====== Texte de lecture
Chenilles contre pneus

Le match « chenilles contre pneus » fait de plus en plus jaser. Au Québec, nos printemps et nos automnes sont souvent très humides, laissant nos sols vulnérables à la compaction. Côté traction et flottaison, les chenilles l’emportent haut la main. Côté compaction, le match est beaucoup plus serré.

PHOTO : André Dumont

Si on choisit au hasard un tracteur sur pneus et qu’on compare sa compaction avec celle d’un tracteur semblable sur chenilles, lequel a de meilleures chances de l’emporter? Celui sur chenilles! La raison est simple : en Amérique du Nord, la plupart des tracteurs sont mal chaussés. S’ils étaient équipés de bons pneus gonflés à la bonne pression, leur performance serait au moins équivalente à celle des chenilles.

Chef de produit chez le fabricant Soucy Track, l’ingénieur junior Nicolas Dubuc le reconnaît d’emblée : sur un tracteur ou une moissonneuse-batteuse, des pneus jumelés bien choisis et ajustés peuvent offrir le même support que des chenilles pour une pression au sol équivalente.
============
====== Matériel présenté
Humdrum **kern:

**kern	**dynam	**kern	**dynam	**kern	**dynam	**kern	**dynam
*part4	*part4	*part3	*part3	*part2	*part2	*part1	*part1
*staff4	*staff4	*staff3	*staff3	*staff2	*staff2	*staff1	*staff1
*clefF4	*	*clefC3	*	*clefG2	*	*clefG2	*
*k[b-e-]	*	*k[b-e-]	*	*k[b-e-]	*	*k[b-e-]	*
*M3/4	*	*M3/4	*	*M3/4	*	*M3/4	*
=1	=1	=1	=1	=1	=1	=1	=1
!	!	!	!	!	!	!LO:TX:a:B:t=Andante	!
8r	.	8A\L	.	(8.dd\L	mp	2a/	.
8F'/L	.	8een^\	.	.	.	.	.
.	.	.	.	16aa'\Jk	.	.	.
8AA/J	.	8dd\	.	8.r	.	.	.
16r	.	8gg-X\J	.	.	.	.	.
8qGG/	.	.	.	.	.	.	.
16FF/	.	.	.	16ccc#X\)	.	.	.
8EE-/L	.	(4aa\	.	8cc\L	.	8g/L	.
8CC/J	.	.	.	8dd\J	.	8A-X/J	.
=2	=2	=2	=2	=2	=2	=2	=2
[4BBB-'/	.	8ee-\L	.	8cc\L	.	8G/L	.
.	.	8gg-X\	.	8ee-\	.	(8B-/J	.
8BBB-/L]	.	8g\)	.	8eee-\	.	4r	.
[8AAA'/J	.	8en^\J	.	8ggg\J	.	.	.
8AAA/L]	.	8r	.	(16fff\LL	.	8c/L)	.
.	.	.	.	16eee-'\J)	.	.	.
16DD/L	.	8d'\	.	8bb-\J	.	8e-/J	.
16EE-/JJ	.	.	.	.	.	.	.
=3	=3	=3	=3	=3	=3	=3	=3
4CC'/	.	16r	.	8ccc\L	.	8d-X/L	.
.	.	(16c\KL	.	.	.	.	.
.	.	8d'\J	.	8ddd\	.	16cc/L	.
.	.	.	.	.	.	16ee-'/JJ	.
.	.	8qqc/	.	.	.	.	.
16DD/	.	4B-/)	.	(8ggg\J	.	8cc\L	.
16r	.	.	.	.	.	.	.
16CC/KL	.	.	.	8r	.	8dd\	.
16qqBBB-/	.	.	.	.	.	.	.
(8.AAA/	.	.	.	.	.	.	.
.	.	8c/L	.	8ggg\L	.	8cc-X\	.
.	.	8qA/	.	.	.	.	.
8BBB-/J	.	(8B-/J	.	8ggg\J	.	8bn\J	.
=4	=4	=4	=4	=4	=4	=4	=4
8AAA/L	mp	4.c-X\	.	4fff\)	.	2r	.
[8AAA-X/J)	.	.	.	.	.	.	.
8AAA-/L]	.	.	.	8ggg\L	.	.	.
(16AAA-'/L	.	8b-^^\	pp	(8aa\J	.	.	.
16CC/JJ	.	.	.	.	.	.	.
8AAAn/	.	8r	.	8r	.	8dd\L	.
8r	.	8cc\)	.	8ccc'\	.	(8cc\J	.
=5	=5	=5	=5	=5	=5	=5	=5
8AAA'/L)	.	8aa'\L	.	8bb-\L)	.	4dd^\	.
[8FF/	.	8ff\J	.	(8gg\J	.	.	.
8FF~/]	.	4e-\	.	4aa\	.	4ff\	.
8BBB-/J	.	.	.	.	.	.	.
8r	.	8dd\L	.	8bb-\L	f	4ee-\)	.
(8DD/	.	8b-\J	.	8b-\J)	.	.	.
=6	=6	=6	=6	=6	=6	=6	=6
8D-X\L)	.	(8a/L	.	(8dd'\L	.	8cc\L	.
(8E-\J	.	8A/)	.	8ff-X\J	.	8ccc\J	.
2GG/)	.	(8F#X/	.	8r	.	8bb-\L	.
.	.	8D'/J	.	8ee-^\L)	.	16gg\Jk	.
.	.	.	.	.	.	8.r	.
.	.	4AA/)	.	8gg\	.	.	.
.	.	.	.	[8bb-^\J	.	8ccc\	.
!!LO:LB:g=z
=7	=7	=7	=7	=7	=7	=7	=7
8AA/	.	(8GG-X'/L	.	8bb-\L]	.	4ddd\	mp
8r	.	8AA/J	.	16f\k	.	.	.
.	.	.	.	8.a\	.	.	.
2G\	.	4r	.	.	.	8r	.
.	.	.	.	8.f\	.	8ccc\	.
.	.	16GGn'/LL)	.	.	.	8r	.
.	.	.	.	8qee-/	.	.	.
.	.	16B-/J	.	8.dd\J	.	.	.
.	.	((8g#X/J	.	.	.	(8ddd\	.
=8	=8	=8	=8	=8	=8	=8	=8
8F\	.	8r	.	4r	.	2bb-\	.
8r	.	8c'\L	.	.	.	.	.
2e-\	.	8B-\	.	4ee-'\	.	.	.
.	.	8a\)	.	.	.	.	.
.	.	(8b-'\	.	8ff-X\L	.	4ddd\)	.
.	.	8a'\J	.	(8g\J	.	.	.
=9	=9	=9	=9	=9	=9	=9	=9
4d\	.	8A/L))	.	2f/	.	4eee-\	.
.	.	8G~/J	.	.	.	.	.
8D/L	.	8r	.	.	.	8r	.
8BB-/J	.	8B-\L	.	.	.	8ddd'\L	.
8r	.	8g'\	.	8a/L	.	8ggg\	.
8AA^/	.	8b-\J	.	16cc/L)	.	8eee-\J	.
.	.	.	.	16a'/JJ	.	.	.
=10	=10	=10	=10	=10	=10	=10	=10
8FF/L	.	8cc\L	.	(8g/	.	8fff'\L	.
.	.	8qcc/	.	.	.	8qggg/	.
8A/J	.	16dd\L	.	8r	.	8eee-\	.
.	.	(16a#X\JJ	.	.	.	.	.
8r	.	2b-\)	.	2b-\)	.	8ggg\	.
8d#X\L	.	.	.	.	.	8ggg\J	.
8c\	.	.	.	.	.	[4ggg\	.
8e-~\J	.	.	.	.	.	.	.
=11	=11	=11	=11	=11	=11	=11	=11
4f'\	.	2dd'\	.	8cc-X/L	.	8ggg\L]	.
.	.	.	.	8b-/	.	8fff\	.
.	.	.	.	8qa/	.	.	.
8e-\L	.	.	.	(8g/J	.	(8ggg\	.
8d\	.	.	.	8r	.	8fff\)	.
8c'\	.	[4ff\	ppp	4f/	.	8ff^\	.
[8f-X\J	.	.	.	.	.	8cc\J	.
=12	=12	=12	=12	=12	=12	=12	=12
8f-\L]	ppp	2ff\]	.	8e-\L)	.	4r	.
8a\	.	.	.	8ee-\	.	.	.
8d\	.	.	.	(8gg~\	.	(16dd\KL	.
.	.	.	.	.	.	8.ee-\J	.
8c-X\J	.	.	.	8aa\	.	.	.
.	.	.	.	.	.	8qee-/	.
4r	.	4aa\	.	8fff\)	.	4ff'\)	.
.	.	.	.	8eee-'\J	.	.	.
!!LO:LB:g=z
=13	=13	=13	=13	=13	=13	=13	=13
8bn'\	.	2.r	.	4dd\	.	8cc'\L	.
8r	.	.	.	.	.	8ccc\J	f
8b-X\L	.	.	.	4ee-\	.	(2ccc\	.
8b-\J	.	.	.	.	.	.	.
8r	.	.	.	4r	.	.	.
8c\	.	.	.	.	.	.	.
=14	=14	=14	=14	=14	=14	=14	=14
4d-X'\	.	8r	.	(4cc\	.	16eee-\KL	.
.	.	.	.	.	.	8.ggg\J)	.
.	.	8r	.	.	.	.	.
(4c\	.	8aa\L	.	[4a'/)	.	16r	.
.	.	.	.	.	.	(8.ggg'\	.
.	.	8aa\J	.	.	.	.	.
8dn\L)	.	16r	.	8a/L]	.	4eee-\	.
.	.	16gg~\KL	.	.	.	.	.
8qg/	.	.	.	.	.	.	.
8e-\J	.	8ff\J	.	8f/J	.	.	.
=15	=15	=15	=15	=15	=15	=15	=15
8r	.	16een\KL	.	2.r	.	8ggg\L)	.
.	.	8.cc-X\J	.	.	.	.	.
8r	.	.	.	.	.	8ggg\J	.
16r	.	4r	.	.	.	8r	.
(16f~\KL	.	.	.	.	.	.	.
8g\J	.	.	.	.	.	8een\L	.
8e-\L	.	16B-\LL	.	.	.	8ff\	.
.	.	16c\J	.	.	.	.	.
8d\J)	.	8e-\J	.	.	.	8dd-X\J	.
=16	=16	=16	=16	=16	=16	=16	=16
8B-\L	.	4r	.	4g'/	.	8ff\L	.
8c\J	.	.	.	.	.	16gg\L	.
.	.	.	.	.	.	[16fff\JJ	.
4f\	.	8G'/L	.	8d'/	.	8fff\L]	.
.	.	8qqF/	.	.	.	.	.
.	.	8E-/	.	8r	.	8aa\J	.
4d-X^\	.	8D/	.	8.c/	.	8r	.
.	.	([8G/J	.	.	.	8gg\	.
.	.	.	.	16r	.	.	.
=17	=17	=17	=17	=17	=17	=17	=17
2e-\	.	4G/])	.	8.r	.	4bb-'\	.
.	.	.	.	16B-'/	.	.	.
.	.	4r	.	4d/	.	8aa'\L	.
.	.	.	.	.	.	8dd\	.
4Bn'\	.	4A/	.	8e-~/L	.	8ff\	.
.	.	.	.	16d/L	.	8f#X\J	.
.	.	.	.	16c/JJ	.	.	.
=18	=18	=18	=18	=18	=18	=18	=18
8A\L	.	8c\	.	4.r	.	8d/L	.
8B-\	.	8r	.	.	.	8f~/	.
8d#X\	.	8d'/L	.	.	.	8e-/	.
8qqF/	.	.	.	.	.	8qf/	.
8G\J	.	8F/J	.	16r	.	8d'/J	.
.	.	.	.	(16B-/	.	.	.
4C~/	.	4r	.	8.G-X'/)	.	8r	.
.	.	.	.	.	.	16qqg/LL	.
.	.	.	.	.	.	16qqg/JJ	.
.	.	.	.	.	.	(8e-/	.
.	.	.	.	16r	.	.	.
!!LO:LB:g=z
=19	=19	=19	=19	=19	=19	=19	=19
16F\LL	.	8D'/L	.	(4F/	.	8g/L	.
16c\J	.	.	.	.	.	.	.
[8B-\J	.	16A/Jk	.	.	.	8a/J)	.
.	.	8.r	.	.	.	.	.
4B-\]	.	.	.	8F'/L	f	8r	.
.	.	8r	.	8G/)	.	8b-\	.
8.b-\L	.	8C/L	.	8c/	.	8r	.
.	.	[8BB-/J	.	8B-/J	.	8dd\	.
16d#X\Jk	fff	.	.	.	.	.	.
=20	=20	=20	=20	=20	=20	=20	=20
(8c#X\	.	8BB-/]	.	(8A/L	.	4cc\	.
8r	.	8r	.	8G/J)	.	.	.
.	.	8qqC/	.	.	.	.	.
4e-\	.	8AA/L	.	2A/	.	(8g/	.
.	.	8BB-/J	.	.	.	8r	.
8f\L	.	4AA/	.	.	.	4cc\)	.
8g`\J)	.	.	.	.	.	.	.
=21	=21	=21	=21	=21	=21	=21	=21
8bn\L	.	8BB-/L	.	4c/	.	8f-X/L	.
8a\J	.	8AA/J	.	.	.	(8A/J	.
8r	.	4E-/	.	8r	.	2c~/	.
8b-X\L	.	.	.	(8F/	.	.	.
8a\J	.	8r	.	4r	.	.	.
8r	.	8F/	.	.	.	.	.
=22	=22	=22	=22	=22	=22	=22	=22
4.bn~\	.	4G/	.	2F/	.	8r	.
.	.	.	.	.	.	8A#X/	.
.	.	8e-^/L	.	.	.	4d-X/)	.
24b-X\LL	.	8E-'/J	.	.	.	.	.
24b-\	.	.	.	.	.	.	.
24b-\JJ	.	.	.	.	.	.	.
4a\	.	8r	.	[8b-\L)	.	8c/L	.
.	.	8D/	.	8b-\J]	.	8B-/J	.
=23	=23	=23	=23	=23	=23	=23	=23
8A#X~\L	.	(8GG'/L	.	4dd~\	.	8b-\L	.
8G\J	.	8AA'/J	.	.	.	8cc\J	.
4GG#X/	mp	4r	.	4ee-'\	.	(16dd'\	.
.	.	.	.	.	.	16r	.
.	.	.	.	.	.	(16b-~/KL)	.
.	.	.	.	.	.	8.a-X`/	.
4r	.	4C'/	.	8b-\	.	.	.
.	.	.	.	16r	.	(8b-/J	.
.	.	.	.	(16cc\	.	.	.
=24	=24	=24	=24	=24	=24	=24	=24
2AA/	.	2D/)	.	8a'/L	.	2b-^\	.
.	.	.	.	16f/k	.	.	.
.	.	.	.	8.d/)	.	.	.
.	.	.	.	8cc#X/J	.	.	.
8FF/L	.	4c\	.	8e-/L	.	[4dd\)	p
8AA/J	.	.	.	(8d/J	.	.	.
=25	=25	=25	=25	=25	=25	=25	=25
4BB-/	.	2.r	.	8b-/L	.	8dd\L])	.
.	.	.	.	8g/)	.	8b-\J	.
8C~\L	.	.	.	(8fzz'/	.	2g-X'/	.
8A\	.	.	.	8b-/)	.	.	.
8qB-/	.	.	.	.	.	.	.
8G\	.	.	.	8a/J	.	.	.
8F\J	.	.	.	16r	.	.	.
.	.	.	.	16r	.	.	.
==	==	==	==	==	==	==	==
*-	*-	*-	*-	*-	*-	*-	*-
============
Consigne »
Poursuivez le texte sur les chenilles et les pneus à partir de sa dernière phrase. Vous n'avez pas besoin du matériel.

Corrigé »
Par contre, les chenilles feront une empreinte moins large. « Est-ce qu’on concentre notre compaction au même endroit avec une chenille ou on la répartit sur deux rangs avec une roue double? C’est au producteur de faire le choix », affirme Nicolas Dubuc.

Comme les pneus, les chenilles peuvent faire partie d’un système de gestion contrôlée de la compaction (Controlled Traffic Farming). À l’aide du GPS et de l’autoguidage, on circule toujours sur les mêmes entrerangs avec des chenilles de 24 po de largeur. On « sacrifie » 8 % à 10 % de la surface à la compaction, mais le reste n’est jamais piétiné.

Avec des roues doubles, la surface piétinée sera plus large et il faudra tenir compte de l’effet pinch row. Le rang entre les deux roues se retrouve « pincé » et la compaction qu’il subit nuira au rendement de la culture.